#### Excerpted data ####

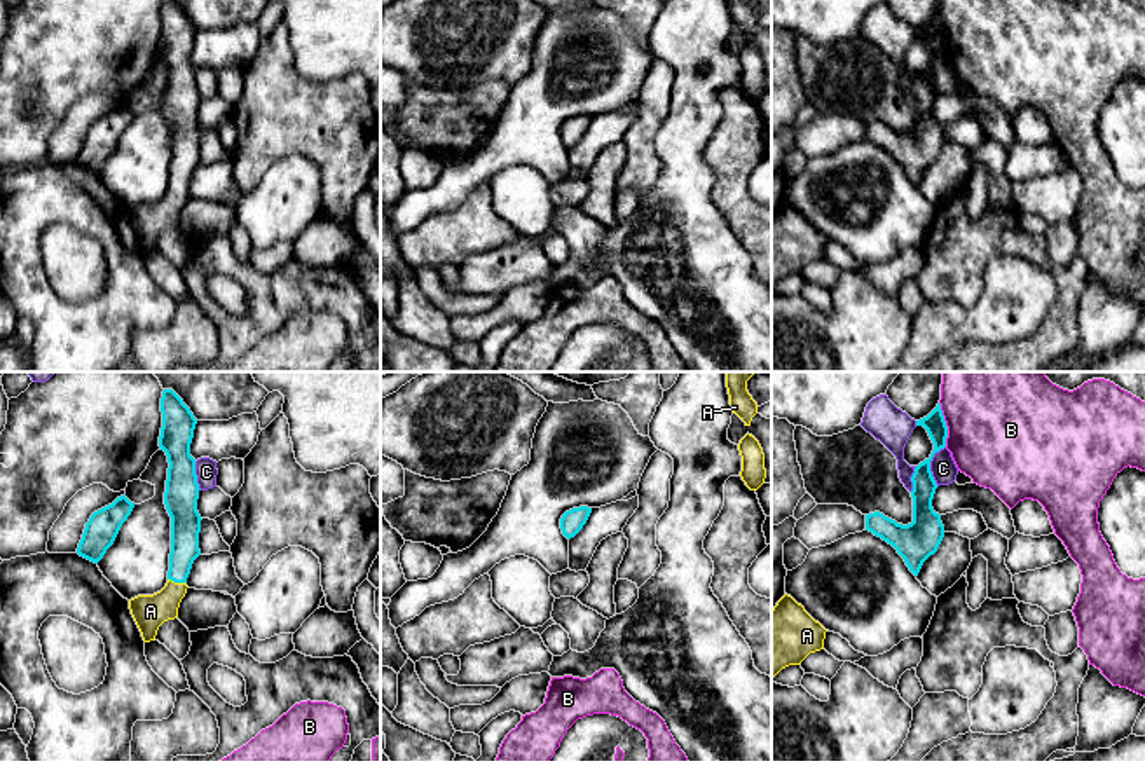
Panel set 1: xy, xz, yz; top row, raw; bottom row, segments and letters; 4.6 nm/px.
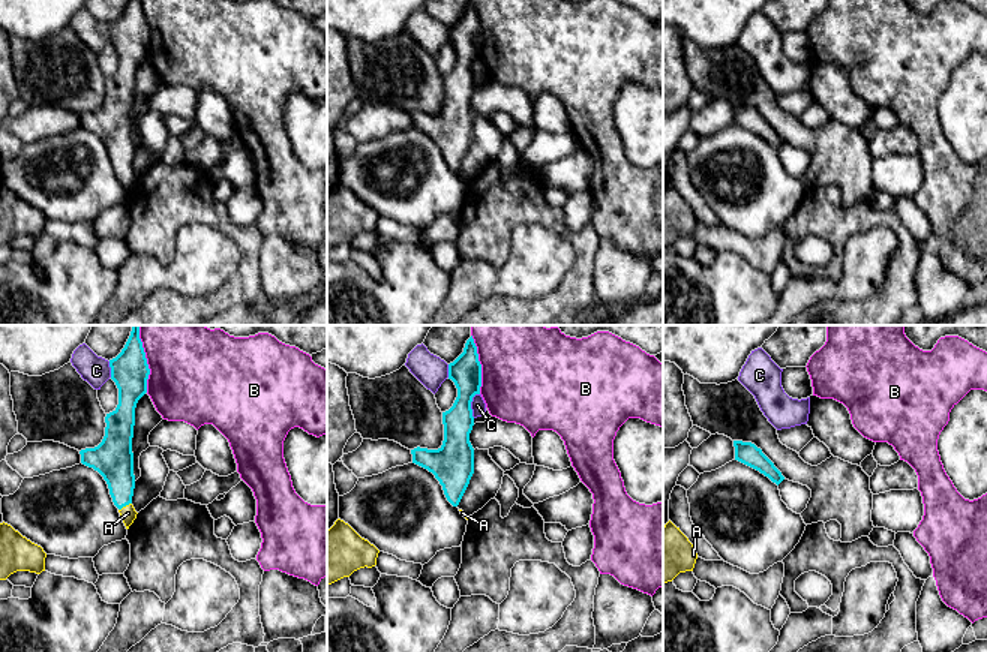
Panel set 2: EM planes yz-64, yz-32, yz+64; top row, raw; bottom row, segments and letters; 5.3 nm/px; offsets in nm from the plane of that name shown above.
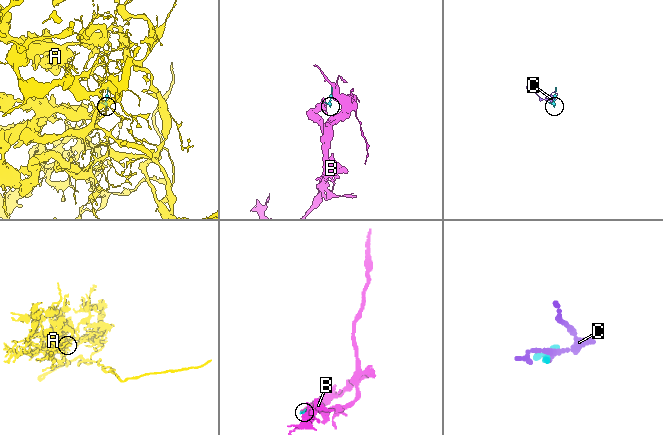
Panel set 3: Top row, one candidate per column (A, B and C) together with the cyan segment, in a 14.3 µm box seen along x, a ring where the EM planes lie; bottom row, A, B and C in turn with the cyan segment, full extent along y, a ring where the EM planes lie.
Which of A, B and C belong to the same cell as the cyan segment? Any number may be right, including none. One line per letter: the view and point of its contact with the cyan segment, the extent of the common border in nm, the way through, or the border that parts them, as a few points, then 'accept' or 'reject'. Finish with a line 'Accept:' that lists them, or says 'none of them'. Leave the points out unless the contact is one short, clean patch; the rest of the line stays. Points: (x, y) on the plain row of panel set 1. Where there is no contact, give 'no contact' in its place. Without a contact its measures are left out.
A: contact xy (177, 191); length 90 nm; way xy (185, 138), (185, 157), (177, 191), (150, 220); accept
B: contact yz (945, 34); length 220 nm; reject
C: contact yz (929, 74); length 200 nm; border yz (945, 54), (931, 70), (931, 84), (936, 95); reject
Accept: A

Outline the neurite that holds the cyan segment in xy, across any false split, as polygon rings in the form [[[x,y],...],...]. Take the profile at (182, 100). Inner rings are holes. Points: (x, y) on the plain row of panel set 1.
[[[162,0],[162,37],[159,56],[168,65],[164,113],[171,126],[171,162],[166,195],[154,204],[129,209],[131,223],[145,251],[155,250],[159,236],[178,227],[178,216],[187,202],[187,187],[201,164],[197,120],[199,93],[190,52],[197,28],[175,0]]]

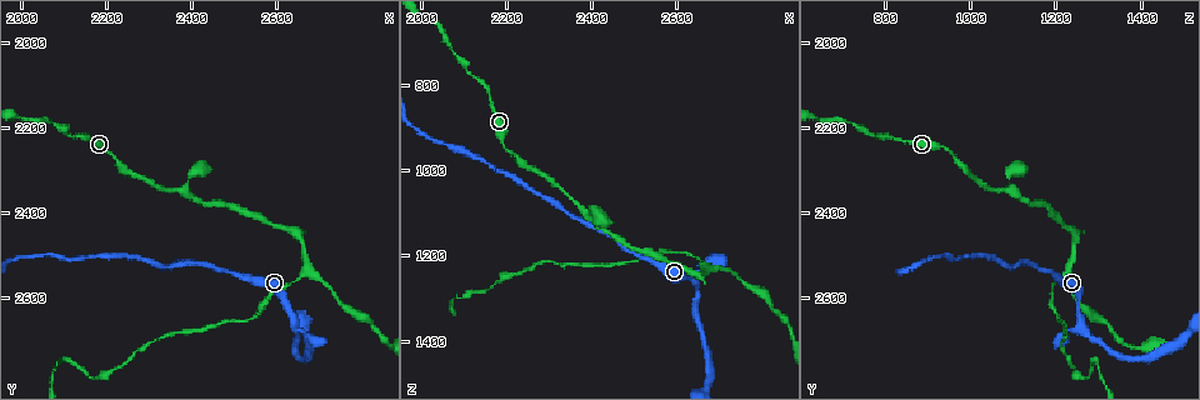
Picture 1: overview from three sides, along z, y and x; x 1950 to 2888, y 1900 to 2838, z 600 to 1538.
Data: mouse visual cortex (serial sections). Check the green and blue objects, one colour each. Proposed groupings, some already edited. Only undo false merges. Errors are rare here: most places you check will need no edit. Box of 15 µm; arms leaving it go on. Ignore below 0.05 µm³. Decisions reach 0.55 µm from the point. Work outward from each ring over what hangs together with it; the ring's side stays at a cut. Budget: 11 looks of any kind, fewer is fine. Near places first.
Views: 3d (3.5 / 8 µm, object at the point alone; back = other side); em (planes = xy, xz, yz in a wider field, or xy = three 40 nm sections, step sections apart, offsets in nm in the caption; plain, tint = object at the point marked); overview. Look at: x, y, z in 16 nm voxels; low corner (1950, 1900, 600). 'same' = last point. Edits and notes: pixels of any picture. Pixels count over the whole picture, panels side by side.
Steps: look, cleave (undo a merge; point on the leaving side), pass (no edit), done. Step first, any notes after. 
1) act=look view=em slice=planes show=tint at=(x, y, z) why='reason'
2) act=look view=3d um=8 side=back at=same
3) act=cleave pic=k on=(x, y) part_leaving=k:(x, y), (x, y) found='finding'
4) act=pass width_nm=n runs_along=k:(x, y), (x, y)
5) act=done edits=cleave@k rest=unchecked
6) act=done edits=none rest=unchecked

act=look view=3d um=3.5 side=back at=(2665, 2525, 1230) why='a narrow waist'

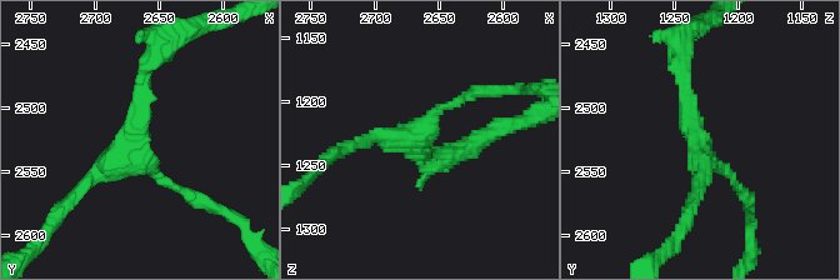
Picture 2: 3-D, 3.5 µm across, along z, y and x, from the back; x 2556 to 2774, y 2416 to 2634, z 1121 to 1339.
act=look view=em slice=planes show=tint at=(2668, 2528, 1232) arms=3 arm_widths_nm=150,200,200 why='shape alone is not enough'

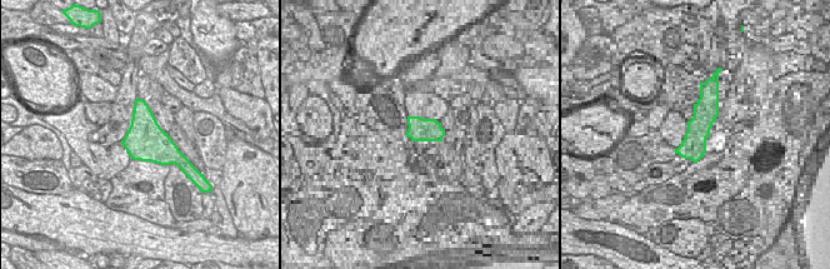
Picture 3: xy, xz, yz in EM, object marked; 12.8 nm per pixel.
act=pass runs_along=2:(679, 64), (701, 155), (740, 190) found='continuous, no second cell'

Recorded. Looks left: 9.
act=look view=3d um=3.5 at=(2640, 2670, 1265) why='branch point'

####

→ **Task prompt**
Write the entries above out again exactly, but not the pictures.

→ **Exercise output**
Panel set 1: xy, xz, yz; top row, raw; bottom row, segments and letters; 4.6 nm/px.
Panel set 2: EM planes yz-64, yz-32, yz+64; top row, raw; bottom row, segments and letters; 5.3 nm/px; offsets in nm from the plane of that name shown above.
Panel set 3: Top row, one candidate per column (A, B and C) together with the cyan segment, in a 14.3 µm box seen along x, a ring where the EM planes lie; bottom row, A, B and C in turn with the cyan segment, full extent along y, a ring where the EM planes lie.
Which of A, B and C belong to the same cell as the cyan segment? Any number may be right, including none. One line per letter: the view and point of its contact with the cyan segment, the extent of the common border in nm, the way through, or the border that parts them, as a few points, then 'accept' or 'reject'. Finish with a line 'Accept:' that lists them, or says 'none of them'. Leave the points out unless the contact is one short, clean patch; the rest of the line stays. Points: (x, y) on the plain row of panel set 1. Where there is no contact, give 'no contact' in its place. Without a contact its measures are left out.
A: contact xy (177, 191); length 90 nm; way xy (185, 138), (185, 157), (177, 191), (150, 220); accept
B: contact yz (945, 34); length 220 nm; reject
C: contact yz (929, 74); length 200 nm; border yz (945, 54), (931, 70), (931, 84), (936, 95); reject
Accept: A

Outline the neurite that holds the cyan segment in xy, across any false split, as polygon rings in the form [[[x,y],...],...]. Take the profile at (182, 100). Inner rings are holes. Points: (x, y) on the plain row of panel set 1.
[[[162,0],[162,37],[159,56],[168,65],[164,113],[171,126],[171,162],[166,195],[154,204],[129,209],[131,223],[145,251],[155,250],[159,236],[178,227],[178,216],[187,202],[187,187],[201,164],[197,120],[199,93],[190,52],[197,28],[175,0]]]

Picture 1: overview from three sides, along z, y and x; x 1950 to 2888, y 1900 to 2838, z 600 to 1538.
Data: mouse visual cortex (serial sections). Check the green and blue objects, one colour each. Proposed groupings, some already edited. Only undo false merges. Errors are rare here: most places you check will need no edit. Box of 15 µm; arms leaving it go on. Ignore below 0.05 µm³. Decisions reach 0.55 µm from the point. Work outward from each ring over what hangs together with it; the ring's side stays at a cut. Budget: 11 looks of any kind, fewer is fine. Near places first.
Views: 3d (3.5 / 8 µm, object at the point alone; back = other side); em (planes = xy, xz, yz in a wider field, or xy = three 40 nm sections, step sections apart, offsets in nm in the caption; plain, tint = object at the point marked); overview. Look at: x, y, z in 16 nm voxels; low corner (1950, 1900, 600). 'same' = last point. Edits and notes: pixels of any picture. Pixels count over the whole picture, panels side by side.
Steps: look, cleave (undo a merge; point on the leaving side), pass (no edit), done. Step first, any notes after. 
1) act=look view=em slice=planes show=tint at=(x, y, z) why='reason'
2) act=look view=3d um=8 side=back at=same
3) act=cleave pic=k on=(x, y) part_leaving=k:(x, y), (x, y) found='finding'
4) act=pass width_nm=n runs_along=k:(x, y), (x, y)
5) act=done edits=cleave@k rest=unchecked
6) act=done edits=none rest=unchecked

act=look view=3d um=3.5 side=back at=(2665, 2525, 1230) why='a narrow waist'

Picture 2: 3-D, 3.5 µm across, along z, y and x, from the back; x 2556 to 2774, y 2416 to 2634, z 1121 to 1339.
act=look view=em slice=planes show=tint at=(2668, 2528, 1232) arms=3 arm_widths_nm=150,200,200 why='shape alone is not enough'

Picture 3: xy, xz, yz in EM, object marked; 12.8 nm per pixel.
act=pass runs_along=2:(679, 64), (701, 155), (740, 190) found='continuous, no second cell'

Recorded. Looks left: 9.
act=look view=3d um=3.5 at=(2640, 2670, 1265) why='branch point'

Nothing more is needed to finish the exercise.